Please swap "median scene depth" for "mean scene depth" throughout the listing below and write it out again with nothing else altered, leaving out the pictures.

═════ Provided material

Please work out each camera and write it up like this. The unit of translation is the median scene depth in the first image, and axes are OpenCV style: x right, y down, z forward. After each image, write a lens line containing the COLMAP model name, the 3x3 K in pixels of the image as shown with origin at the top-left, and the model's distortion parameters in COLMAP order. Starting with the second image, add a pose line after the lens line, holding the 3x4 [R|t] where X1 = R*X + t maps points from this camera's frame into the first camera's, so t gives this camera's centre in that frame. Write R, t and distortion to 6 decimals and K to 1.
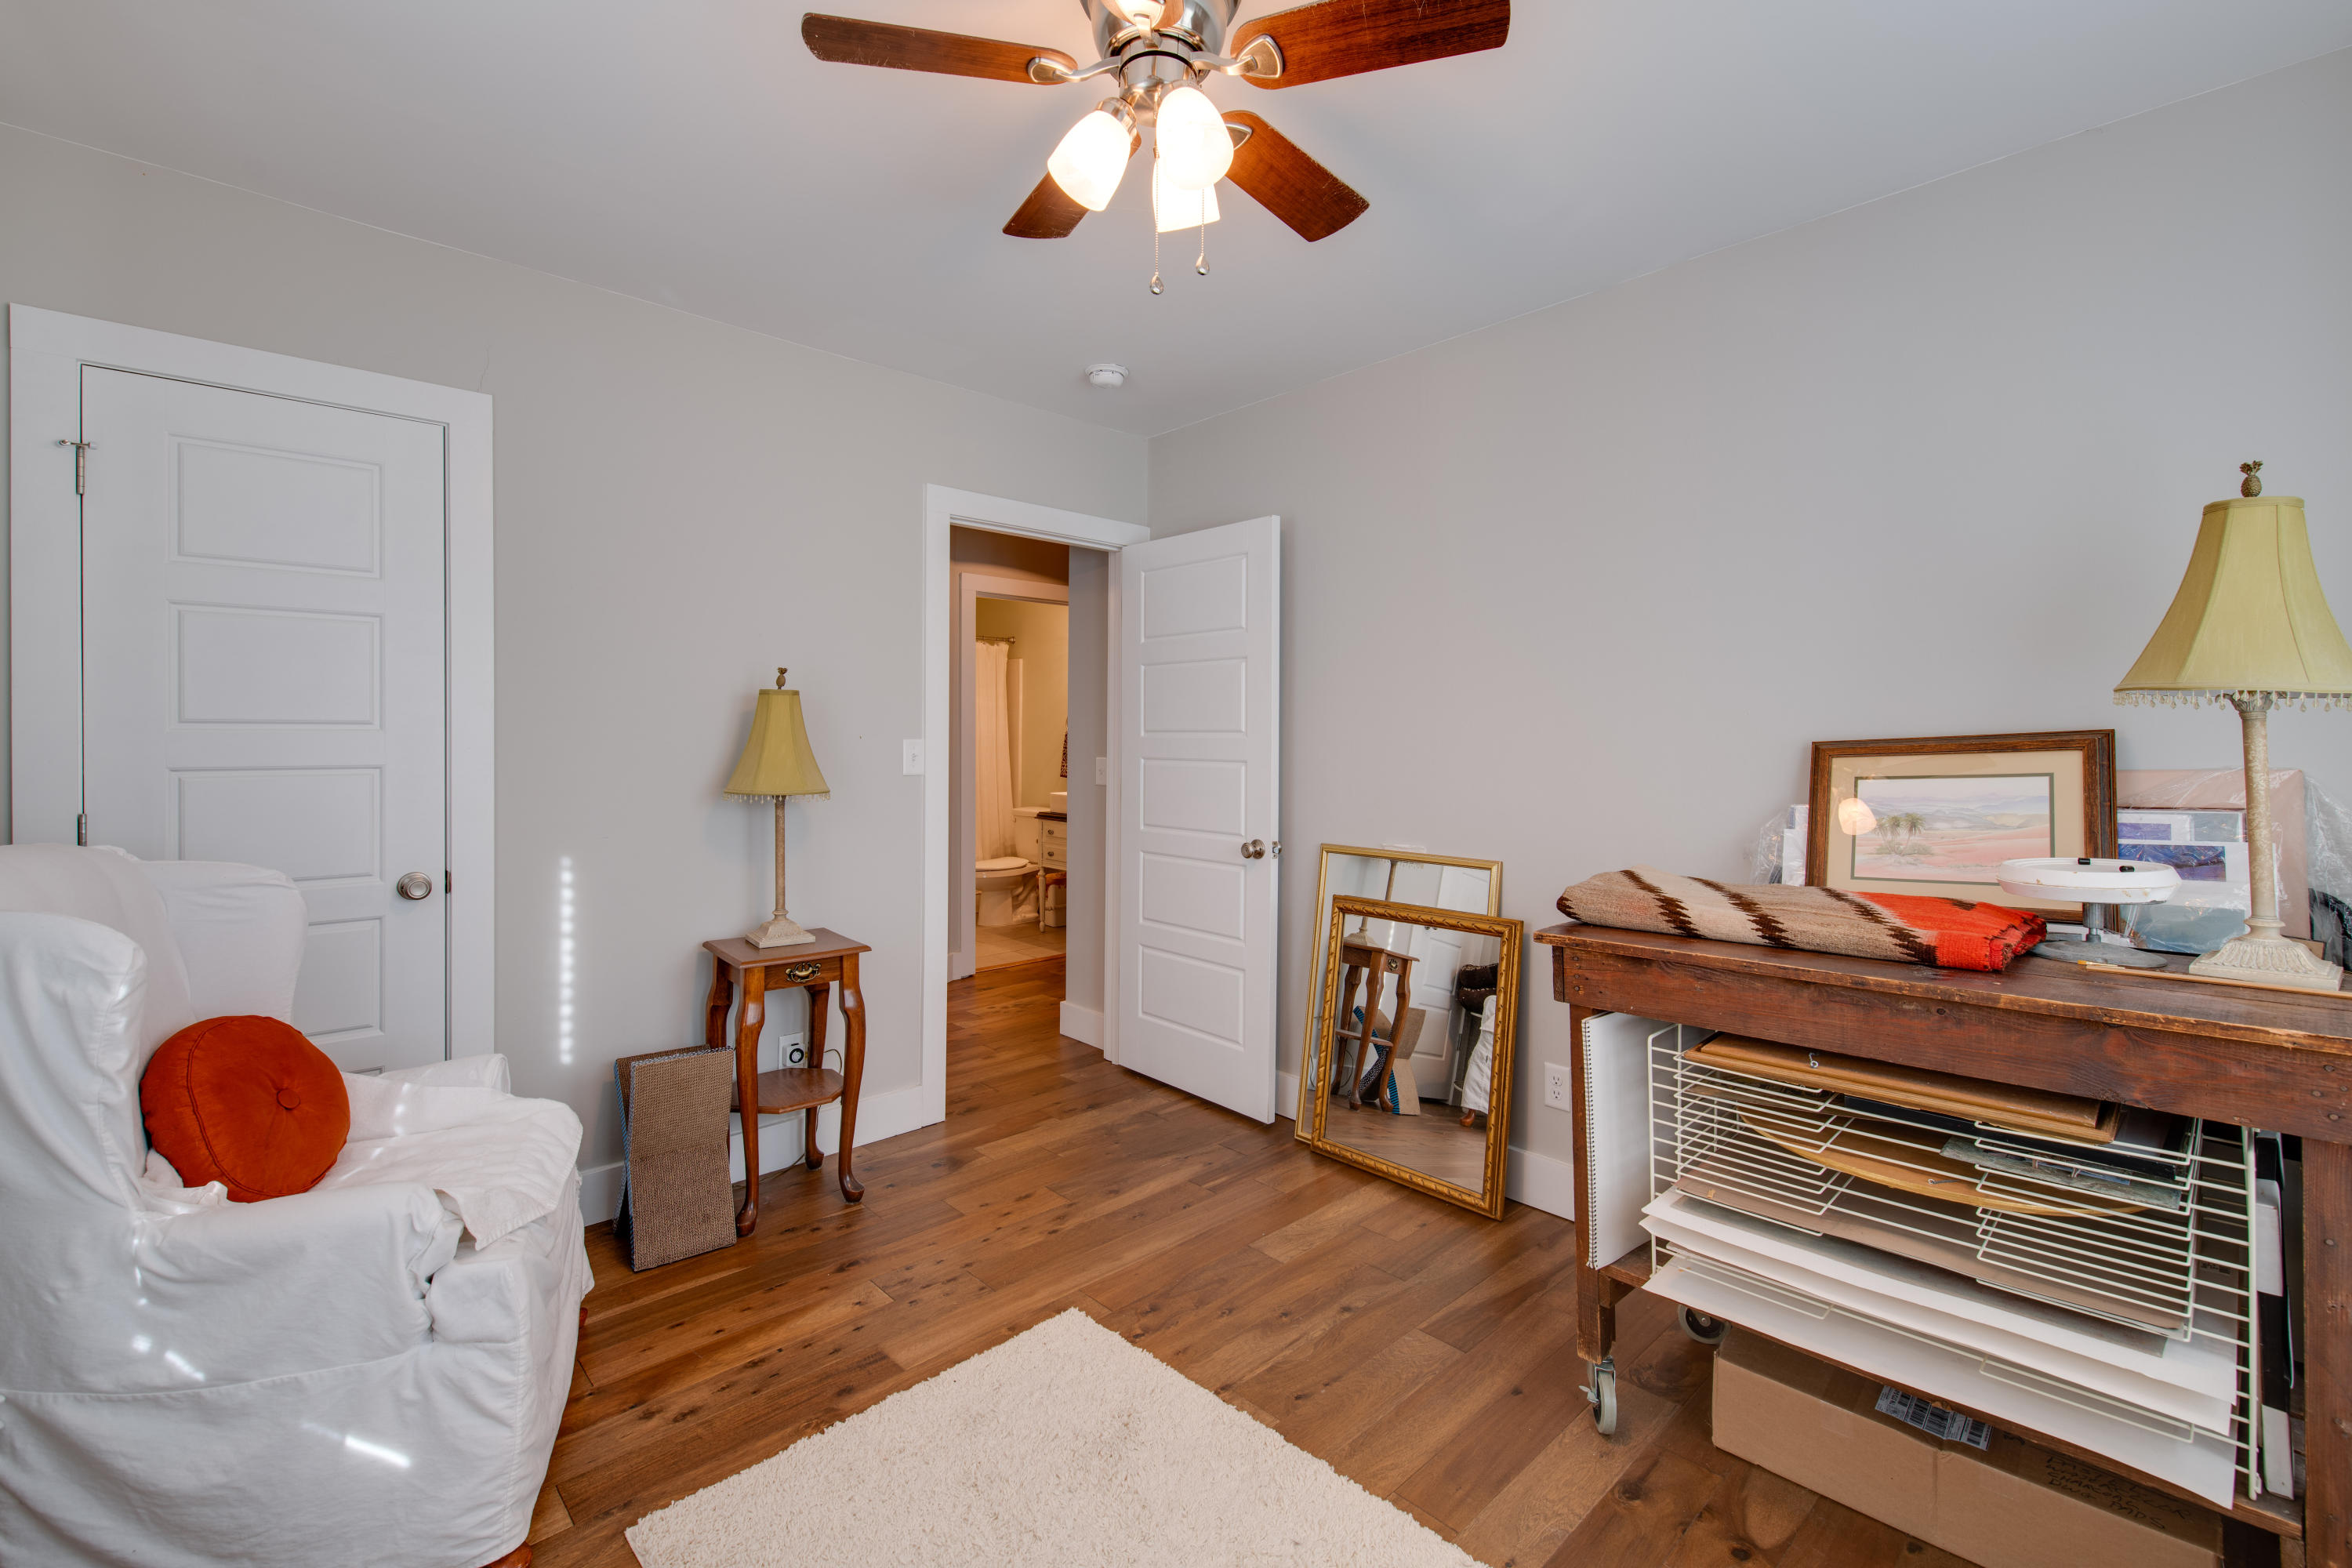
lens RADIAL K [[1018.3, 0, 1183.4], [0, 1018.3, 702.3], [0, 0, 1]] dist [0.000513, -0.006471]
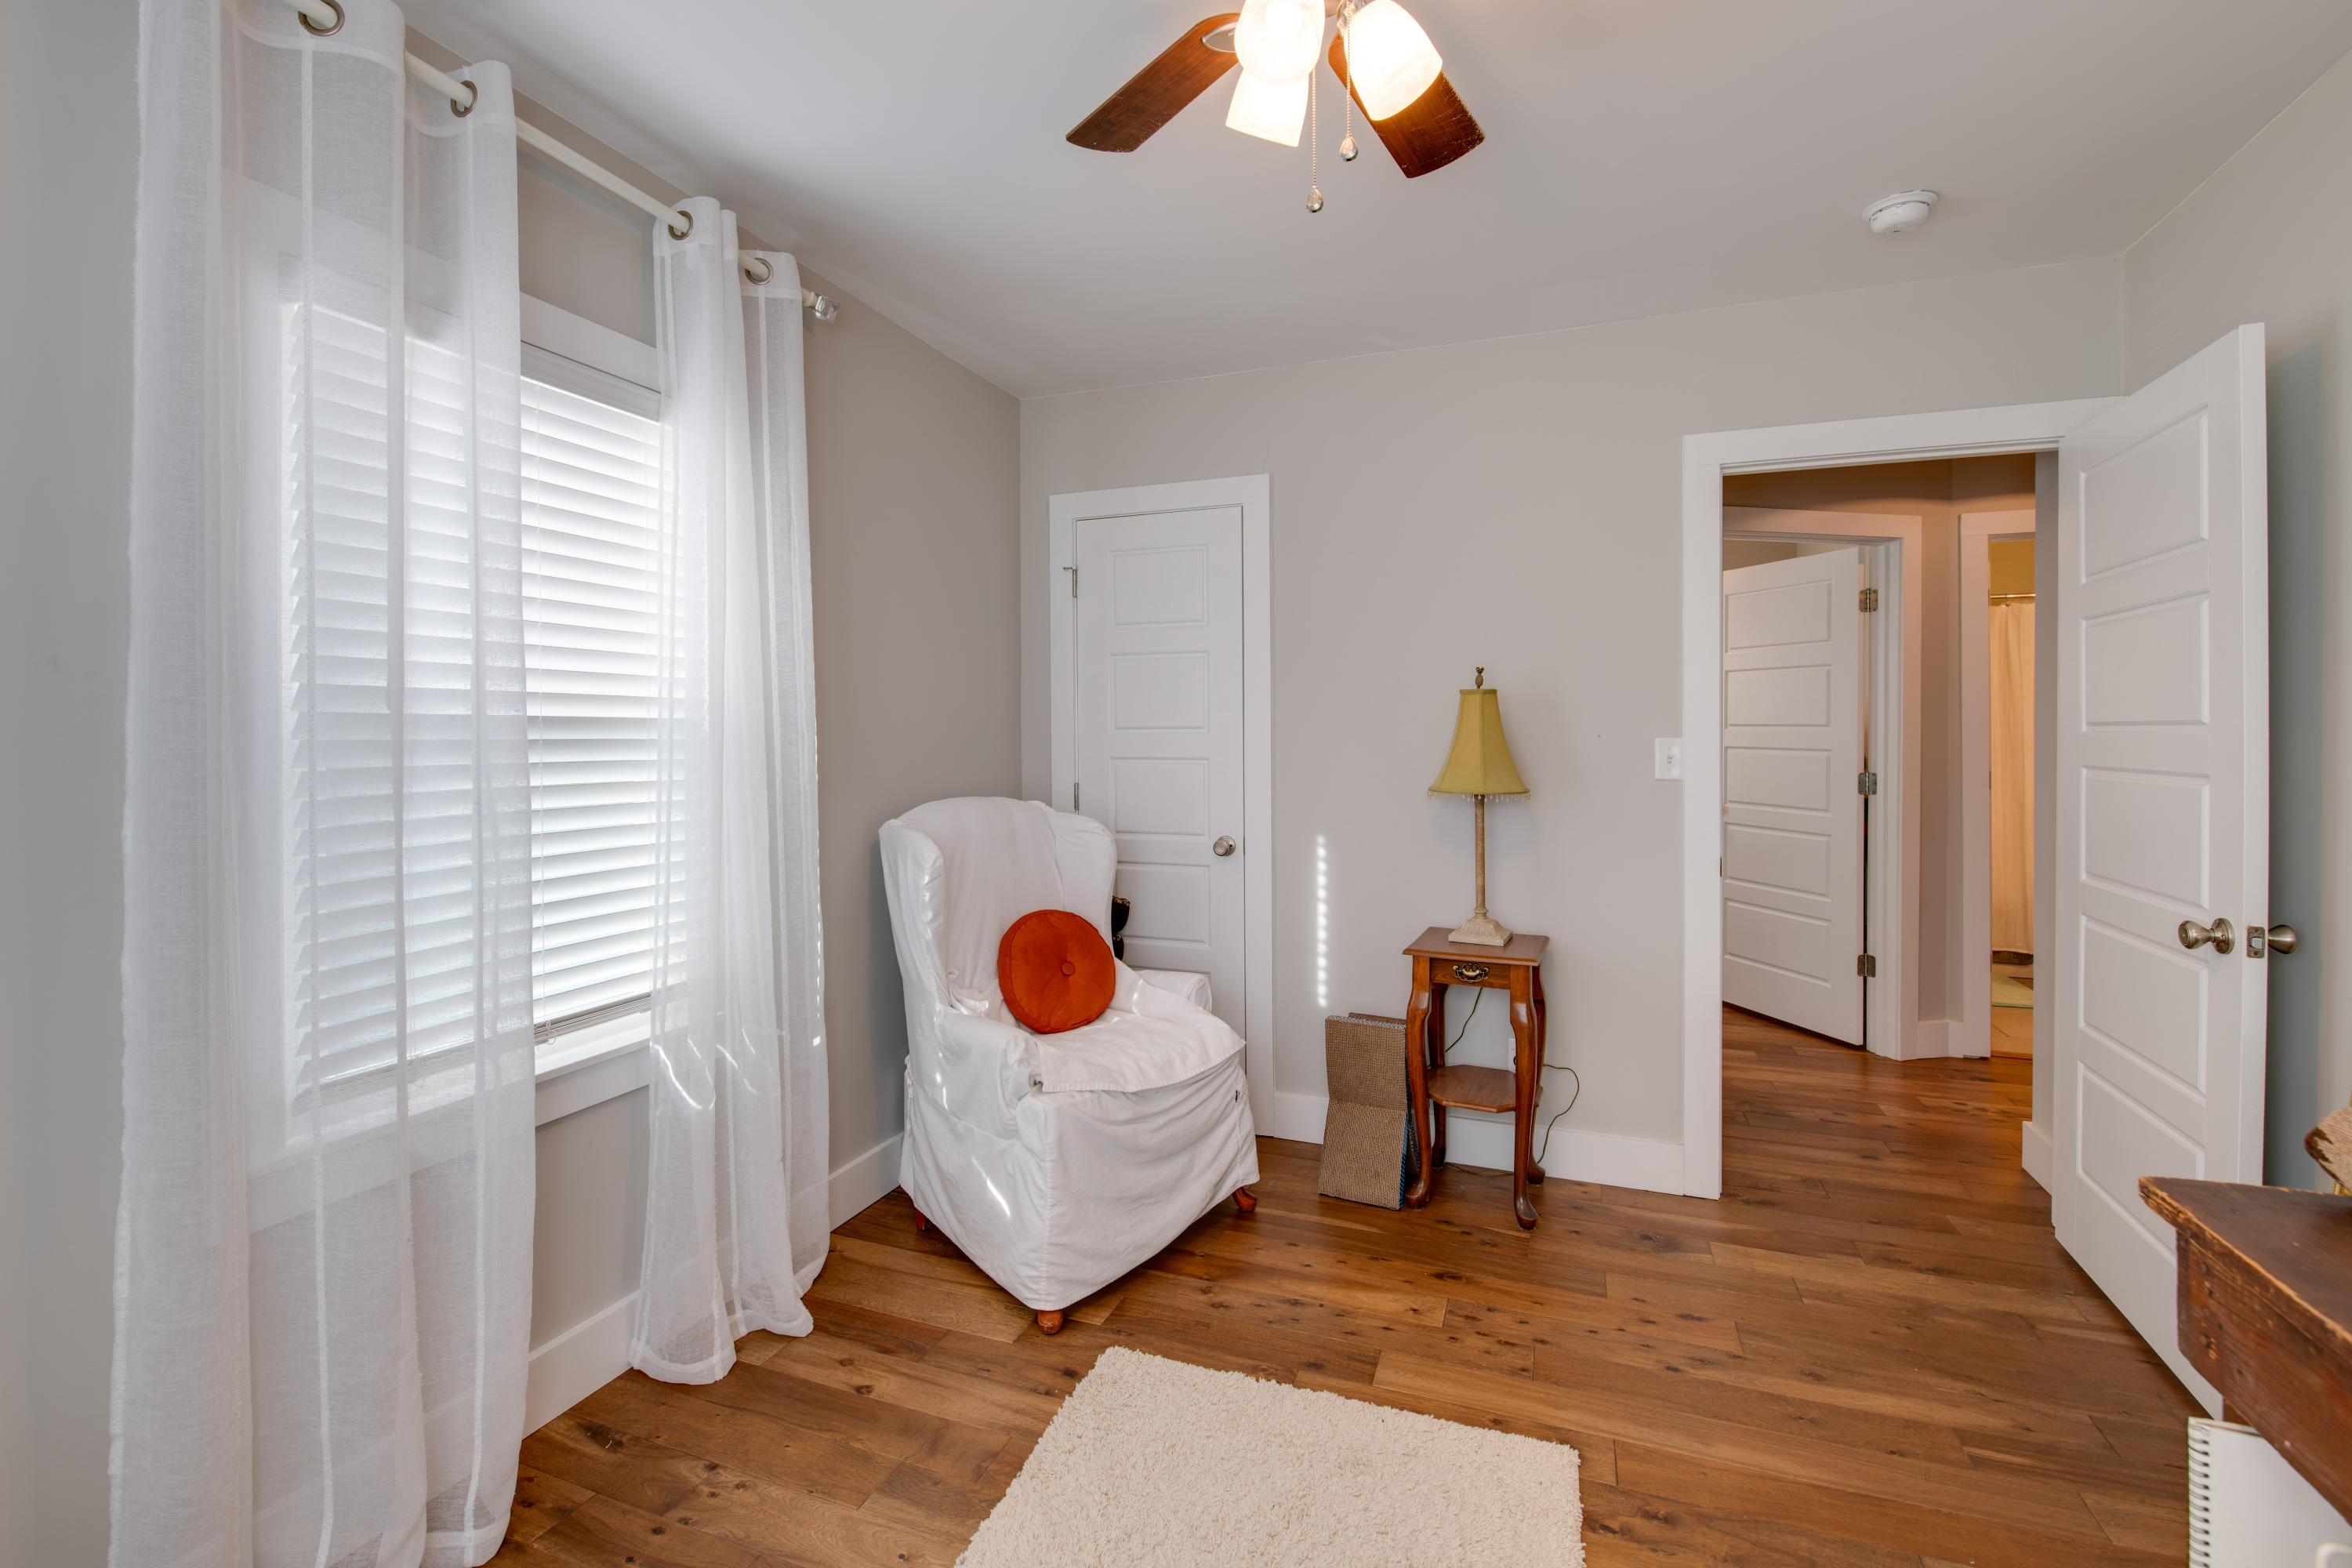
lens RADIAL K [[1018.3, 0, 1183.4], [0, 1018.3, 702.3], [0, 0, 1]] dist [0.000513, -0.006471]
pose [[0.427113, -0.032715, -0.903606, 0.426174], [0.035285, 0.999187, -0.019497, 0.010744], [0.903510, -0.023556, 0.427920, 0.333609]]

══════════

#### Solution
Please work out each camera and write it up like this. The unit of translation is the mean scene depth in the first image, and axes are OpenCV style: x right, y down, z forward. After each image, write a lens line containing the COLMAP model name, the 3x3 K in pixels of the image as shown with origin at the top-left, and the model's distortion parameters in COLMAP order. Starting with the second image, add a pose line after the lens line, holding the 3x4 [R|t] where X1 = R*X + t maps points from this camera's frame into the first camera's, so t gives this camera's centre in that frame. Write R, t and distortion to 6 decimals and K to 1.
lens RADIAL K [[1018.3, 0, 1183.4], [0, 1018.3, 702.3], [0, 0, 1]] dist [0.000513, -0.006471]
lens RADIAL K [[1018.3, 0, 1183.4], [0, 1018.3, 702.3], [0, 0, 1]] dist [0.000513, -0.006471]
pose [[0.427113, -0.032715, -0.903606, 0.426174], [0.035285, 0.999187, -0.019497, 0.010744], [0.903510, -0.023556, 0.427920, 0.333609]]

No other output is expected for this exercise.